• Exercise objective: Write out the stretch from the start of the entries through the line that contains "CVR: 38367986" as a numbered list, with blank lines skipped. Leave the pictures out of your answer.

Information given below:

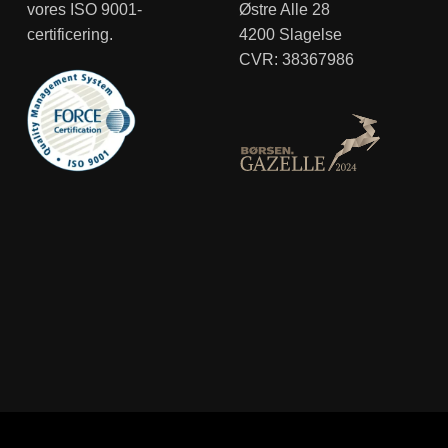
vores ISO 9001-
Østre Alle 28
certificering.
4200 Slagelse
CVR: 38367986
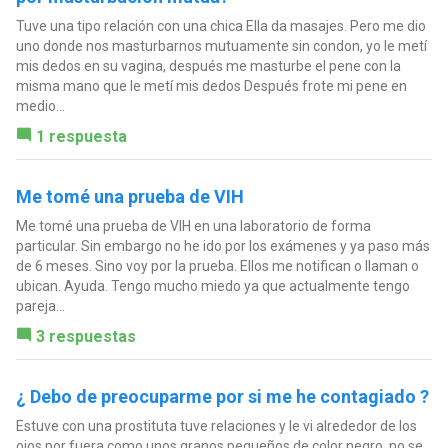
Tuve una tipo relación con una chica Ella da masajes. Pero me dio
uno donde nos masturbarnos mutuamente sin condon, yo le metí
mis dedos en su vagina, después me masturbe el pene con la
misma mano que le metí mis dedos Después frote mi pene en
medio...
1 respuesta
Me tomé una prueba de VIH
Me tomé una prueba de VIH en una laboratorio de forma
particular. Sin embargo no he ido por los exámenes y ya paso más
de 6 meses. Sino voy por la prueba. Ellos me notifican o llaman o
ubican. Ayuda. Tengo mucho miedo ya que actualmente tengo
pareja...
3 respuestas
¿ Debo de preocuparme por si me he contagiado ?
Estuve con una prostituta tuve relaciones y le vi alrededor de los
ojos por fuera como unos granos pequeños de color negro, no se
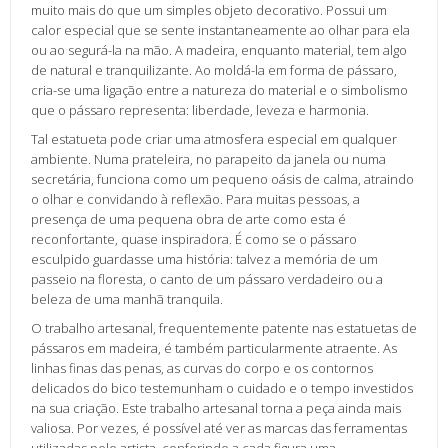
muito mais do que um simples objeto decorativo. Possui um
calor especial que se sente instantaneamente ao olhar para ela
ou ao segurá-la na mão. A madeira, enquanto material, tem algo
de natural e tranquilizante. Ao moldá-la em forma de pássaro,
cria-se uma ligação entre a natureza do material e o simbolismo
que o pássaro representa: liberdade, leveza e harmonia.
Tal estatueta pode criar uma atmosfera especial em qualquer
ambiente. Numa prateleira, no parapeito da janela ou numa
secretária, funciona como um pequeno oásis de calma, atraindo
o olhar e convidando à reflexão. Para muitas pessoas, a
presença de uma pequena obra de arte como esta é
reconfortante, quase inspiradora. É como se o pássaro
esculpido guardasse uma história: talvez a memória de um
passeio na floresta, o canto de um pássaro verdadeiro ou a
beleza de uma manhã tranquila.
O trabalho artesanal, frequentemente patente nas estatuetas de
pássaros em madeira, é também particularmente atraente. As
linhas finas das penas, as curvas do corpo e os contornos
delicados do bico testemunham o cuidado e o tempo investidos
na sua criação. Este trabalho artesanal torna a peça ainda mais
valiosa. Por vezes, é possível até ver as marcas das ferramentas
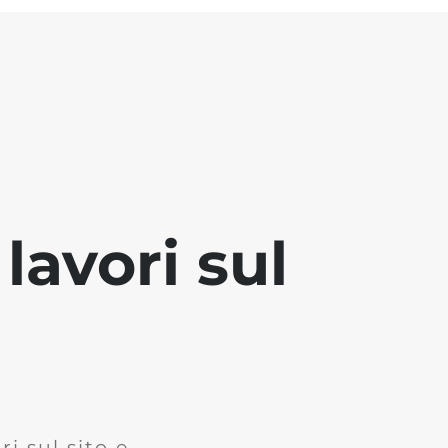
lavori sul
i sul sito e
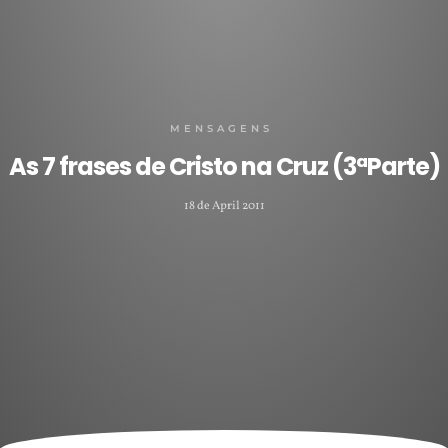
MENSAGENS
As 7 frases de Cristo na Cruz (3ªParte)
18 de April 2011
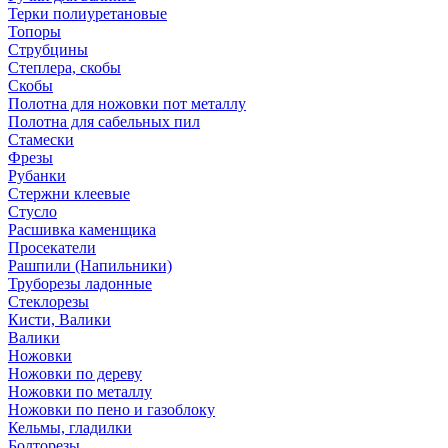
Терки полиуретановые
Топоры
Струбцины
Степлера, скобы
Скобы
Полотна для ножовки пот металлу
Полотна для сабельных пил
Стамески
Фрезы
Рубанки
Стержни клеевые
Стусло
Расшивка каменщика
Просекатели
Рашпили (Напильники)
Труборезы ладонные
Стеклорезы
Кисти, Валики
Валики
Ножовки
Ножовки по дереву
Ножовки по металлу
Ножовки по пено и газоблоку
Кельмы, гладилки
Болторезы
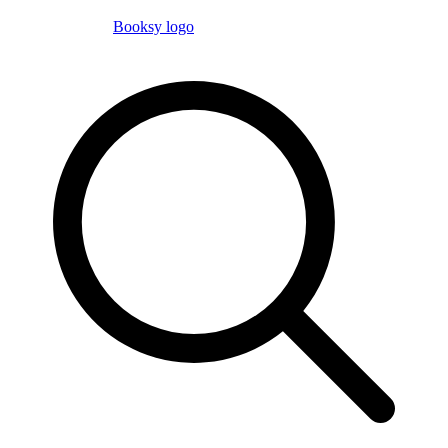
Booksy logo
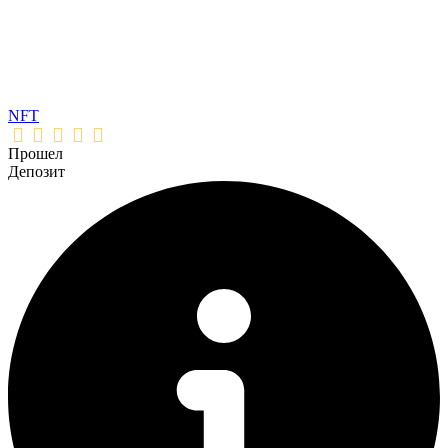
NFT
Прошел
Депозит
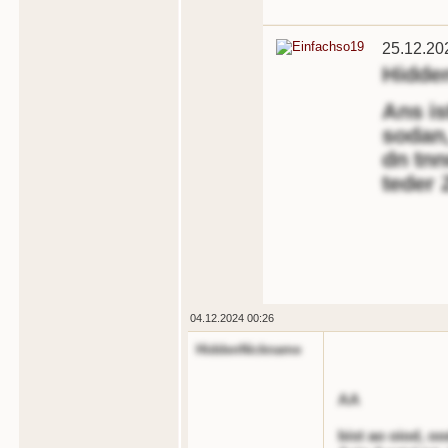
25.12.20
Hidde
Ans is
sodan
dn tnn
teder 
04.12.2024 00:26
HiddenNickname
AA
bist ao oiod, o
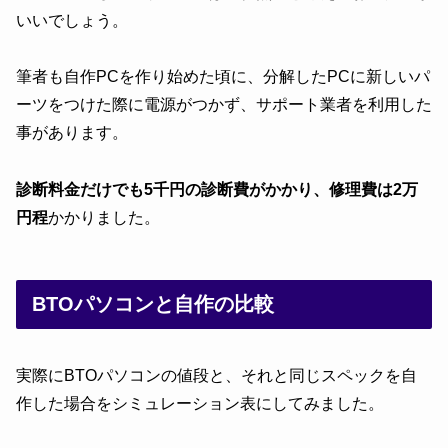
いいでしょう。
筆者も自作PCを作り始めた頃に、分解したPCに新しいパ
ーツをつけた際に電源がつかず、サポート業者を利用した
事があります。
診断料金だけでも5千円の診断費がかかり、修理費は2万
円程
かかりました。
BTOパソコンと自作の比較
実際にBTOパソコンの値段と、それと同じスペックを自
作した場合をシミュレーション表にしてみました。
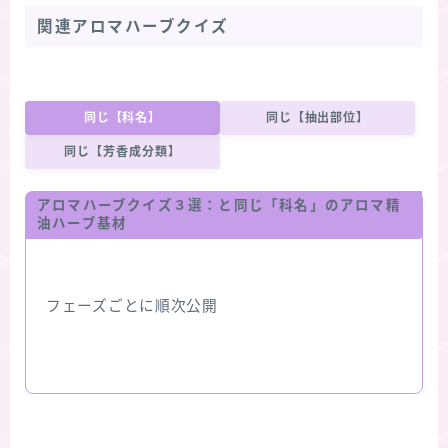
関連アロマハーブクイズ
同じ【科名】
同じ【抽出部位】
同じ【芳香成分類】
アロマハーブクイズ３選：と同じ「科名」のアロマ精
油ハーブ基材
フェーズごとに順次公開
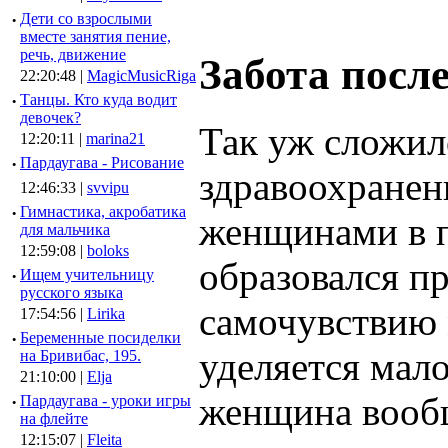
·
Дети со взрослыми
вместе занятия пение,
речь, движение
Забота после
22:20:48 |
MagicMusicRiga
·
Танцы. Кто куда водит
девочек?
Так уж сложил
12:20:11 |
marina21
·
Пардаугава - Рисование
здравоохранени
12:46:33 |
svvipu
·
Гимнастика, акробатика
женщинами в 
для мальчика
12:59:08 |
boloks
образовался п
·
Ищем учительницу
русского языка
самочувствию 
17:54:56 |
Lirika
·
Беременные посиделки
уделяется мал
на Бривибас, 195.
21:10:00 |
Elja
женщина вообщ
·
Пардаугава - уроки игры
на флейте
12:15:07 |
Fleita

End of Information given.

• Output below:
1. vores ISO 9001-
2. Østre Alle 28
3. certificering.
4. 4200 Slagelse
5. CVR: 38367986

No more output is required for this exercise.